As well as being inaccurate, surveys may also shape attitudes as much as measuring them. As the academic John Law argued in “Seeing Like A Survey”, “it is possible to say that [surveys] are practices that do not simply describe realities but also tend to enact these into being.” In the past, sex surveys have been utilised towards emancipatory ends. Gay men and women, throughout the twentieth century, were often keen to contribute to sex surveys, as a way of making their demographic known -- many of them believed that being counted would be a way of increasing social tolerance and achieving liberation. But what reality are the sex recession surveys helping to create today? For a start, these surveys are often spoken about in tandem with incel culture, a misogynistic (and occasionally murderous) subculture of men who are not having sex and not happy about it. 

However accurately it may be quantified, the idea that there’s a sex recession helps to create and perpetuate a sense of scarcity around sex, which is one of the animating forces of incel ideology. This makes sense: if you think that sex is a rare, finite resource and you’re not having any, you might be concerned that what little there is of it in the world has already been snapped up by the Chads, Staceys and “muscle gays”. It’s easy to feel as though you are being structurally deprived of sex, rather than its absence being a matter of time, circumstances or changing your own approach. We have all, at one point or another, been involuntarily celibate, just like most of us have experienced romantic happiness and sexual bliss. Where you find yourself on this spectrum is sometimes simply a fluke. If you are on the sexually unfulfilled end, it’s worth bearing in mind this isn’t necessarily evidence of an insurmountable societal problem, a biological flaw, or the position you find yourself on a fixed hierarchy, as incels would have it. 

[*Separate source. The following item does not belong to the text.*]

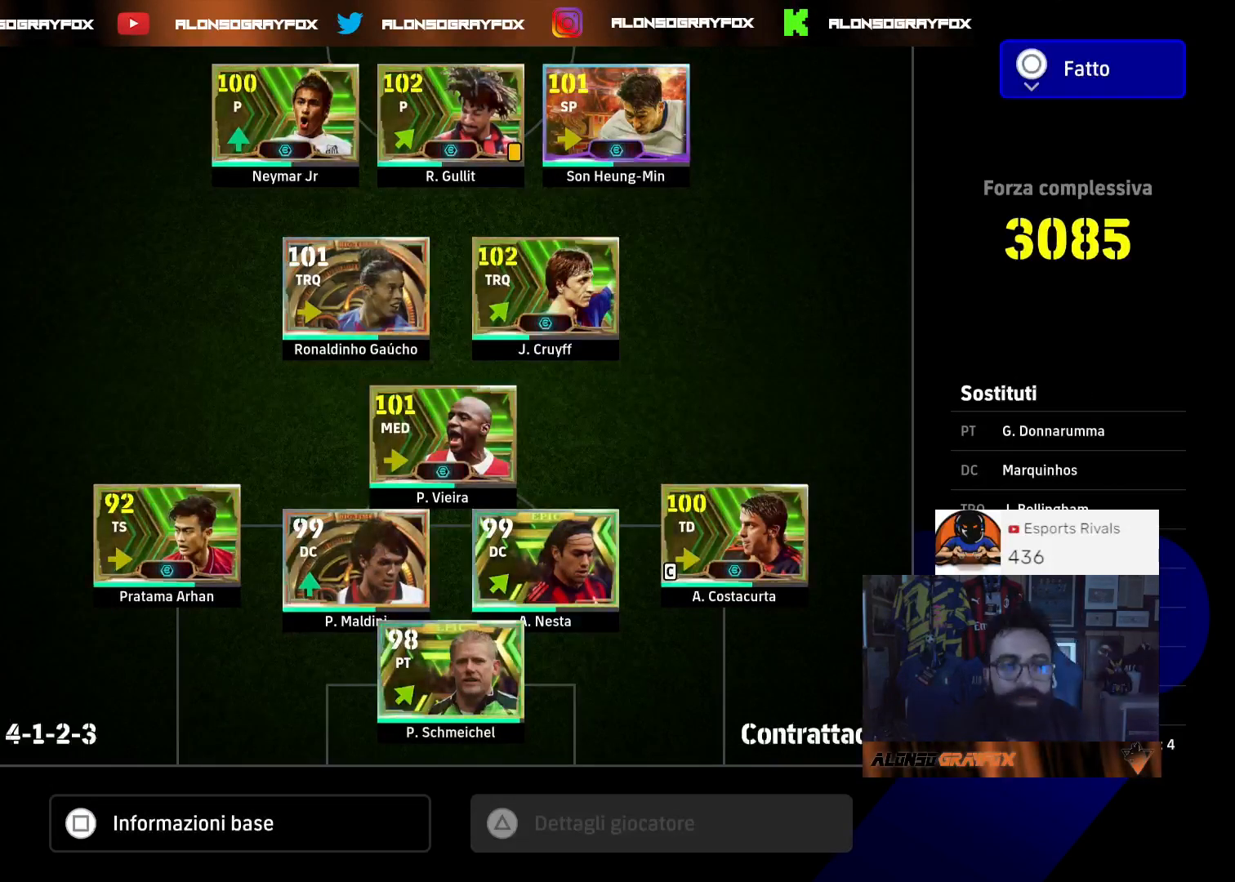
{"buttons": ["DPAD_DOWN"], "left_stick": "center", "right_stick": "center", "events": [[133, "CROSS", "up"], [300, "DPAD_DOWN", "down"], [433, "DPAD_DOWN", "up"], [500, "DPAD_DOWN", "down"]]}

None of this is to say we should stop commissioning sex surveys for fear that they might inspire someone to become an incel. But it does mean we should view them as something which helps to generate reality, rather than neutral documents which describe it. So what kind of effect might the sex recession surveys might be having? What realities might they be bringing into place? According to Amia Srinivasan, a professor at the University of the Oxford and the author of the forthcoming The Right to Sex, a book about the ethics and politics of sex, “The discourse around [sex surveys] expresses a fairly pathological view of sex: either as a status-conferring luxury good (the incel perspective), or as a basic necessity akin to food or water.” The problem with viewing sex “as just a basic resource to which people do or don't have sufficient access to”, according to Amia, “is that sex is something that happens between people. If people are having less sex, it means that they are having less sex with each other. Is that necessarily a bad thing? To answer that, I'd want to know more about how people are relating to each other, the role that sex is playing in their lives, what forms of commune and intimacy they're experiencing, and so on. Without that context, the 'sex scarcity' numbers are, at best, sociological curiosities.”

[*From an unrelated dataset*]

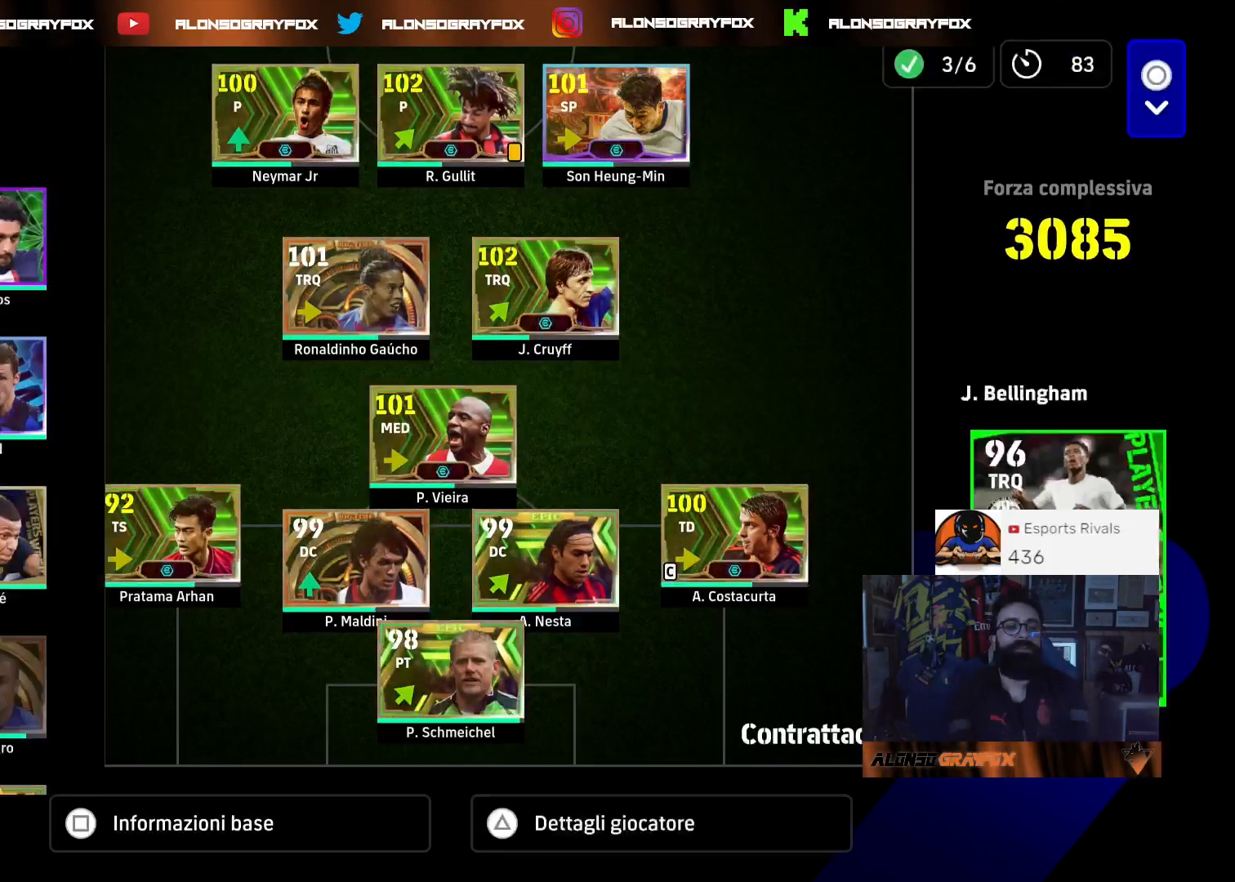
{"buttons": ["DPAD_DOWN"], "left_stick": "center", "right_stick": "center", "events": [[100, "DPAD_DOWN", "up"], [167, "DPAD_DOWN", "down"], [300, "DPAD_DOWN", "up"], [367, "DPAD_DOWN", "down"]]}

Herein lies one of the key problems with these sex surveys: they measure quantity and not quality. It could be the case that people are having better sex less frequently or that whatever dip has occurred is a result of women feeling more empowered to say no, which is obviously a good thing. But still, despite the ways these surveys are both unreliable and generative, the sheer critical mass of data does at least seem to gesture towards the idea that many of us are leading less sociable and sexually satisfying lives. Sex surveys might tell us more about the nature of sex surveys themselves than anything else, but they can also be a record of the societal conditions under which they were administered. If that is the case, then they’re not saying anything good. That said, a survey is not a prophecy or a curse, and we would do well to remember the sex recession is at least partly a media invention. We don’t have to internalise it or draw any conclusions about our own prospects. We can reject the narrative and choose instead to burn bright with the belief that someone, somewhere out there, wants to fuck us.